Data Science

Quentin is committed to making data science open and reproducible and breaking down barriers that keep social and environmental researchers from using big publicly-available data. In practice, that means designing and teaching lessons on data science and statistics, and creating and contributing to software packages for high-performance computing, data visualization, and ecological data analysis.

Teaching Stats and Data Science

Since 2021, Quentin has been teaching stats and data science to scientists at USDA. The lesson materials can be found at the SEA Stats training page. Topics include basic R, linear models, Bayesian regression, R for SAS users, and data visualization with ggplot2.

From 2019-2021, Quentin created online data science lessons and taught them in-person and virtually as part of the data science team at SESYNC. Quentin has either created or contributed to many of the lessons on the SESYNC cyberhelp page. Lessons that Quentin contributed to include basic and advanced git, using R and APIs to get online data, and geospatial data packages in R.

R Packages

These are the R packages that Quentin has created or contributed to.

rslurm hex logo

rslurm

Researchers working with big socio-environmental data are often familiar with synthesizing and analyzing data in R, but they run up on memory and processing time limitations. Many of their institutions provide high-performance computing clusters for running big computing jobs. But using those clusters requires knowledge of shell scripting, which many socio-environmental researchers don’t have. The rslurm package, originally created by Philippe Marchand, a SESYNC data scientist, solves this problem. It allows users to run computing jobs on a Slurm cluster directly from R! The package creates all the necessary shell scripts for you behind the scenes, and manages the jobs automatically. Quentin maintained and contributed new features to the package from 2019-2023.

ggalluvial app screenshot

ggalluvial

Quentin’s contribution to the ggalluvial package started when a research team asked him to work on an interactive visualization of their data. While he was making the Shiny app, he talked to the developer of ggalluvial and wrote some code to make alluvial plots that the user can interact with. He wrote a vignette for the package so that other people could benefit from what he learned — open data science at its finest! See a demo app here.

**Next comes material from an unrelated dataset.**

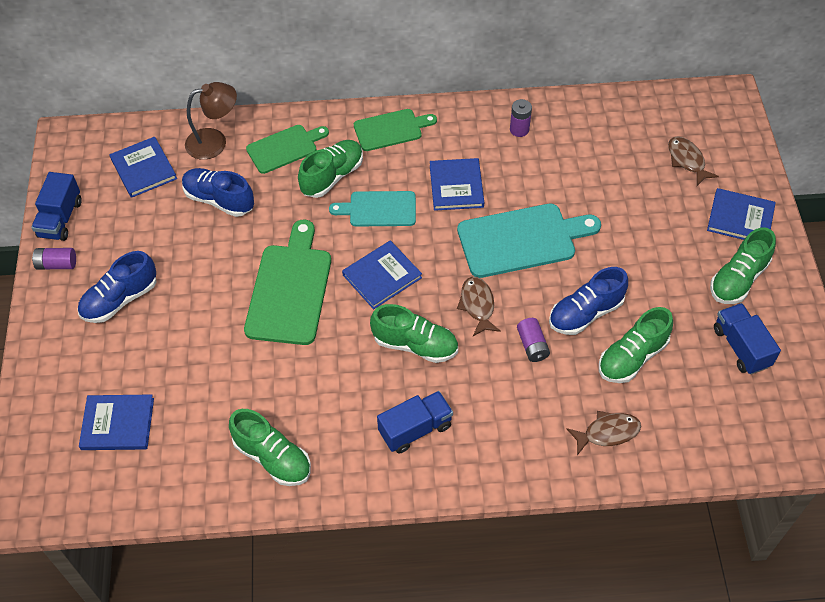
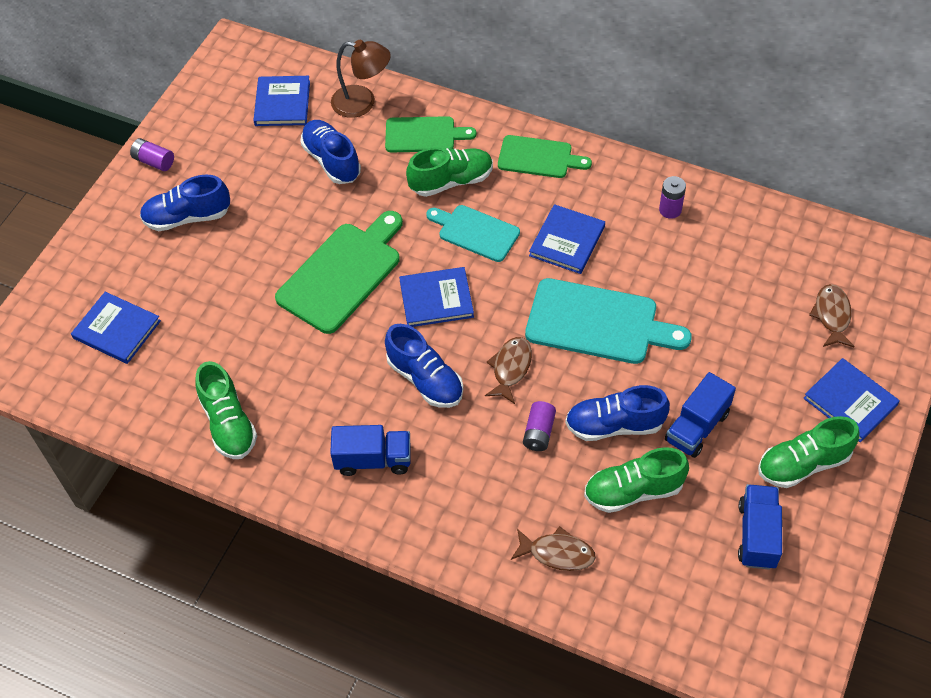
camera: 30 degrees right, 0 degrees up
(60, 219) = (182, 120): blue truck -> blue truck (697, 427)
(415, 345) = (425, 379): green shoe -> blue shoe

example Ostats multivariate plot

Ostats

The Ostats package was born out of a collaboration between Quentin and fellow postdoc John Grady back at Michigan State (see the Research page). It allows users to calculate “O-statistics,” community-level pairwise niche overlap statistics, and to make plots to visualize community trait overlap patterns. Quentin is the lead developer of Ostats and co-mentored two undergraduates who helped write the code.